» **Exercise brief**:
Give again, word for word, each line below starting at the one that contains "thumb ip: (168, 190)" and ending at the one that contains "middle mcp: (125, 142)".

» **Records provided**:
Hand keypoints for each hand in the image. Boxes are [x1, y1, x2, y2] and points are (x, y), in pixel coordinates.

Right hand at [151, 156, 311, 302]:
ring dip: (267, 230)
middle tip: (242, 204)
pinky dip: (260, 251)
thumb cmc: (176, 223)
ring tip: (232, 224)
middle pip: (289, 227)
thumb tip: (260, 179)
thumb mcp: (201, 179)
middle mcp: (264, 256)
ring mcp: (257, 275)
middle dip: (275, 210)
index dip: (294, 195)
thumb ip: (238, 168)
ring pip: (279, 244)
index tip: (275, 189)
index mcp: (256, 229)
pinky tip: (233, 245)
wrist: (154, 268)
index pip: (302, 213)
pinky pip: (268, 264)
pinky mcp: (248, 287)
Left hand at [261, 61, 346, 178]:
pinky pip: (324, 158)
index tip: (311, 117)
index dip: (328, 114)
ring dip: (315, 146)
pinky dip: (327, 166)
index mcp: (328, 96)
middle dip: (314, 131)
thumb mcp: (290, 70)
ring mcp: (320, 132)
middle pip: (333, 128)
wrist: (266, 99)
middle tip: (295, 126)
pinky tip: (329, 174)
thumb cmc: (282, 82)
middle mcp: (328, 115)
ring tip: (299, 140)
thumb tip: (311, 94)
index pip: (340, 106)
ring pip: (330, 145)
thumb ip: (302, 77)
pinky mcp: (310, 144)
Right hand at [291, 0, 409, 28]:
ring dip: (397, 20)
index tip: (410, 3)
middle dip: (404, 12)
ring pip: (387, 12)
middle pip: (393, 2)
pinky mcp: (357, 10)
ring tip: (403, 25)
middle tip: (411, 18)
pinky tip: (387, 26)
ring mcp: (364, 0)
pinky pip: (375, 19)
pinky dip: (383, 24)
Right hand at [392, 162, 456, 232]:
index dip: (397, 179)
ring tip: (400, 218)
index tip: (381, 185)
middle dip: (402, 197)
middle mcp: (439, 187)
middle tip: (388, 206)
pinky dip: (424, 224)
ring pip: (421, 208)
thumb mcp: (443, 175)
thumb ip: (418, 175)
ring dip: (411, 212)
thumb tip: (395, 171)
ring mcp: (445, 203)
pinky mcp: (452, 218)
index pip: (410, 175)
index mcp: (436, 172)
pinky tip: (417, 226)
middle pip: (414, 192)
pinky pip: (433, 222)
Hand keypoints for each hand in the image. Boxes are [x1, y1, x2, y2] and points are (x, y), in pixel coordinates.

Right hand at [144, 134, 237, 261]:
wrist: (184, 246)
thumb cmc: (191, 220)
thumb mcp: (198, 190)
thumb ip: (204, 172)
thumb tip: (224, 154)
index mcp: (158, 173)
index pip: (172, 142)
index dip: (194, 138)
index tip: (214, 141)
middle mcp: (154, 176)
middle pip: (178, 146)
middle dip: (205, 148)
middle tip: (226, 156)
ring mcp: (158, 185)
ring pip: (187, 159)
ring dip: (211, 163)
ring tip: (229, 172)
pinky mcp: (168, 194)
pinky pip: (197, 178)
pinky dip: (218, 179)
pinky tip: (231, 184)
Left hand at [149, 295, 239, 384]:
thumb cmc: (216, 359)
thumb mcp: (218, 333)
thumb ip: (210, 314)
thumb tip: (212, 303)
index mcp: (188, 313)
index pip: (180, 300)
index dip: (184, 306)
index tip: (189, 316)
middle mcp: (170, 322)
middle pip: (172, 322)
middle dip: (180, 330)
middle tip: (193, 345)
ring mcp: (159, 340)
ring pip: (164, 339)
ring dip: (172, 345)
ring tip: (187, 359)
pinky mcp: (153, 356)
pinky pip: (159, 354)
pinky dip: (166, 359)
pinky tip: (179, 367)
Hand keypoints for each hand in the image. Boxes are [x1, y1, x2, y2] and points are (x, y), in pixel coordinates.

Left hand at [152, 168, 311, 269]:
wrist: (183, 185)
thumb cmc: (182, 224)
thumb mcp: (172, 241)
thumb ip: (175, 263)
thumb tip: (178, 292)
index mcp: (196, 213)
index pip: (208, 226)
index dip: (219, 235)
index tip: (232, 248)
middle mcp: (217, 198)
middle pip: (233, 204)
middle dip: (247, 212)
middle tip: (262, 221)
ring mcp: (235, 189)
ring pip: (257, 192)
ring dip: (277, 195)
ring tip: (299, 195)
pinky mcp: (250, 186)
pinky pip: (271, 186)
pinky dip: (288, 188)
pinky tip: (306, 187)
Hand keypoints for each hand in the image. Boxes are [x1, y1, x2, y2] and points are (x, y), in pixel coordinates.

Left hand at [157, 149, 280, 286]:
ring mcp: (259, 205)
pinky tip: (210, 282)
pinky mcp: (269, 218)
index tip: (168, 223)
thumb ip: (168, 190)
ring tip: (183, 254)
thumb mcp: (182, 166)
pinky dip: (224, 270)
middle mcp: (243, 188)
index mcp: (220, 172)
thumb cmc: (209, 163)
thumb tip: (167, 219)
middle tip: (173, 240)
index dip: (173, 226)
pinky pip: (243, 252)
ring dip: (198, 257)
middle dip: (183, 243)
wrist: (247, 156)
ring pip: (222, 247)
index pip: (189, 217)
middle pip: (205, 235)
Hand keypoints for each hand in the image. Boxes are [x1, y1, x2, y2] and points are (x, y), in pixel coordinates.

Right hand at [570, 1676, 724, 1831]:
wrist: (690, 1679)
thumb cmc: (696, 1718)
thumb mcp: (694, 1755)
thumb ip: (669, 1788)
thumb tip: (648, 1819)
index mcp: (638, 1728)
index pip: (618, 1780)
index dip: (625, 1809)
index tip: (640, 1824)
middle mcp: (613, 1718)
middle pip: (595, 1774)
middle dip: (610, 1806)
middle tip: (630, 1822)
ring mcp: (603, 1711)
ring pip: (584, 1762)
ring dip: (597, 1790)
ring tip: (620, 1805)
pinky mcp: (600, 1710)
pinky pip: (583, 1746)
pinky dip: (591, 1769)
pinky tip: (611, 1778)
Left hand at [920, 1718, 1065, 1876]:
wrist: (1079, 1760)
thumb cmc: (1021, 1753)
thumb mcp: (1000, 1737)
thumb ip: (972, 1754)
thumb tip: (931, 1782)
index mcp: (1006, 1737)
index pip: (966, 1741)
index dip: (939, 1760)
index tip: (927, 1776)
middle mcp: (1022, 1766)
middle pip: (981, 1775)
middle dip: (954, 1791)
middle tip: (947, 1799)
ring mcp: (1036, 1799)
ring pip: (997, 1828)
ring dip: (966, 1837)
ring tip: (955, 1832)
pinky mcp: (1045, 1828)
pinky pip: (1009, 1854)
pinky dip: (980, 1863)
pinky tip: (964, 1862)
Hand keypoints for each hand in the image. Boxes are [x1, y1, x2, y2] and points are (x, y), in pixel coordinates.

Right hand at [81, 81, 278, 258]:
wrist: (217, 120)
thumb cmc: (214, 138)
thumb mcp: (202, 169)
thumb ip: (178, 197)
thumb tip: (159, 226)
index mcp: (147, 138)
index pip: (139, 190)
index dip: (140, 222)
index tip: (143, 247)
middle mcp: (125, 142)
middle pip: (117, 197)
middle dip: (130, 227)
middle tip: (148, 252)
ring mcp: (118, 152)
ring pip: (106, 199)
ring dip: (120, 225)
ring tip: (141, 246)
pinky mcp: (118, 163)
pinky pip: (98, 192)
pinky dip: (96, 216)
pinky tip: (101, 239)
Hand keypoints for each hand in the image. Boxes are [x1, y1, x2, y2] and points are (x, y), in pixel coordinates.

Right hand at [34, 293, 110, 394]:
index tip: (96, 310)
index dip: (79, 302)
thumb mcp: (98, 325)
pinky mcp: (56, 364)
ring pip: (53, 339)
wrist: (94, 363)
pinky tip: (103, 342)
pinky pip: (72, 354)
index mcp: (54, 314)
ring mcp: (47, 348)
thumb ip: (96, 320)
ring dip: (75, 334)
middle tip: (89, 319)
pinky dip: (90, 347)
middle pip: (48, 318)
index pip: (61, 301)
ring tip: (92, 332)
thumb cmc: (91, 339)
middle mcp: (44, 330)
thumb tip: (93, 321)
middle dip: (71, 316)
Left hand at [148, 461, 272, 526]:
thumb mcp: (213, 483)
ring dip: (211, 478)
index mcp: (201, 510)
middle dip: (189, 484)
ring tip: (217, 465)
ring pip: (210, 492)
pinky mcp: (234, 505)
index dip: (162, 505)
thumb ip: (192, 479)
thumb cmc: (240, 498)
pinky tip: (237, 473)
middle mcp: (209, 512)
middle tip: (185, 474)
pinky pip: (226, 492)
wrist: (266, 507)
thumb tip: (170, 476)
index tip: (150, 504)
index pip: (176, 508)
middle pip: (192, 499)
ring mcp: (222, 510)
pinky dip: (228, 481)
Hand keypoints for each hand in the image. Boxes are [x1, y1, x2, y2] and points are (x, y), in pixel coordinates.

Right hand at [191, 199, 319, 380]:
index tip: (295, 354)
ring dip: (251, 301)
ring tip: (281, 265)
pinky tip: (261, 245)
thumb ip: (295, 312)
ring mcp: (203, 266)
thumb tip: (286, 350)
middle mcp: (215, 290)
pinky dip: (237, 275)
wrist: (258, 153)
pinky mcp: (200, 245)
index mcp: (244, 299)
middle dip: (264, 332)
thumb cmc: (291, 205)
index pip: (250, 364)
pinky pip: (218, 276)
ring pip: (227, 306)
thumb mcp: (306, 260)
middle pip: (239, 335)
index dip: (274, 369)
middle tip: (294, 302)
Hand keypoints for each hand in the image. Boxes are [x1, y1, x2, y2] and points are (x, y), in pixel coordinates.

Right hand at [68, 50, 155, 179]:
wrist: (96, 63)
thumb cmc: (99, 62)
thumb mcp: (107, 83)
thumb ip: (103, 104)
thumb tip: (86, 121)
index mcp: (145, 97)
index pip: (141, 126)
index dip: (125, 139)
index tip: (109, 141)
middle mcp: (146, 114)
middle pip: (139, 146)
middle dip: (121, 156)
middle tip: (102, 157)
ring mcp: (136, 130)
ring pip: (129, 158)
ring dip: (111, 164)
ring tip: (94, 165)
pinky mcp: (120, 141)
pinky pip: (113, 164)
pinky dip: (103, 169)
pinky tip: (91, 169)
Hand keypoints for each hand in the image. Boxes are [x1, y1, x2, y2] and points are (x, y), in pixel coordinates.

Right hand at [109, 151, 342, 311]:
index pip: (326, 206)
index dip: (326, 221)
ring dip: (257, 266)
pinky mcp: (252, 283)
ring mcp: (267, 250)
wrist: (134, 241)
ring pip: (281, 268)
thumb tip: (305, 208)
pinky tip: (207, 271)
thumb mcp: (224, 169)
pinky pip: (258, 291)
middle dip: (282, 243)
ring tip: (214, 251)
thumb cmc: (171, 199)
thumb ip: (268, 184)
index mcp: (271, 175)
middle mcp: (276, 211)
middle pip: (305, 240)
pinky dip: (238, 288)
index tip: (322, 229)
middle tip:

» **Expected answer**:
thumb ip: (168, 190)
ring tip: (183, 254)
thumb mcp: (182, 166)
pinky dip: (224, 270)
middle mcp: (243, 188)
index mcp: (220, 172)
thumb cmc: (209, 163)
thumb tip: (167, 219)
middle tip: (173, 240)
index dip: (173, 226)
pinky pip: (243, 252)
ring dip: (198, 257)
middle dip: (183, 243)
wrist: (247, 156)
ring pip: (222, 247)
index pip: (189, 217)
middle pip: (205, 235)
Hand keypoints for each hand in the image. Boxes are [x1, y1, x2, y2] and points are (x, y), in pixel coordinates.

Right hand at [570, 1676, 724, 1831]:
wrist: (690, 1679)
thumb cmc: (696, 1718)
thumb mcp: (694, 1755)
thumb ip: (669, 1788)
thumb tip: (648, 1819)
index mcp: (638, 1728)
index pip: (618, 1780)
index dip: (625, 1809)
index tip: (640, 1824)
middle mcp: (613, 1718)
middle pip: (595, 1774)
middle dip: (610, 1806)
middle tip: (630, 1822)
ring mcp: (603, 1711)
ring pip: (584, 1762)
ring dip: (597, 1790)
ring tip: (620, 1805)
pinky mcp: (600, 1710)
pinky pip: (583, 1746)
pinky dip: (591, 1769)
pinky tip: (611, 1778)
Left hand at [920, 1718, 1065, 1876]:
wrist: (1079, 1760)
thumb cmc: (1021, 1753)
thumb mcp: (1000, 1737)
thumb ip: (972, 1754)
thumb tip: (931, 1782)
index mcp: (1006, 1737)
index pip: (966, 1741)
index dip: (939, 1760)
index tip: (927, 1776)
middle mcp: (1022, 1766)
middle pip: (981, 1775)
middle dip: (954, 1791)
middle tip: (947, 1799)
ring mcp: (1036, 1799)
ring pip: (997, 1828)
ring dip: (966, 1837)
ring tip: (955, 1832)
pinky mcp: (1045, 1828)
pinky pip: (1009, 1854)
pinky dip: (980, 1863)
pinky tip: (964, 1862)
Hand keypoints for each hand in the image. Boxes are [x1, y1, x2, y2] and points are (x, y), in pixel coordinates.

Right hand at [81, 81, 278, 258]:
wrist: (217, 120)
thumb cmc: (214, 138)
thumb mcp: (202, 169)
thumb ip: (178, 197)
thumb tip: (159, 226)
index mcp: (147, 138)
index pip: (139, 190)
index dip: (140, 222)
index tip: (143, 247)
middle mcp: (125, 142)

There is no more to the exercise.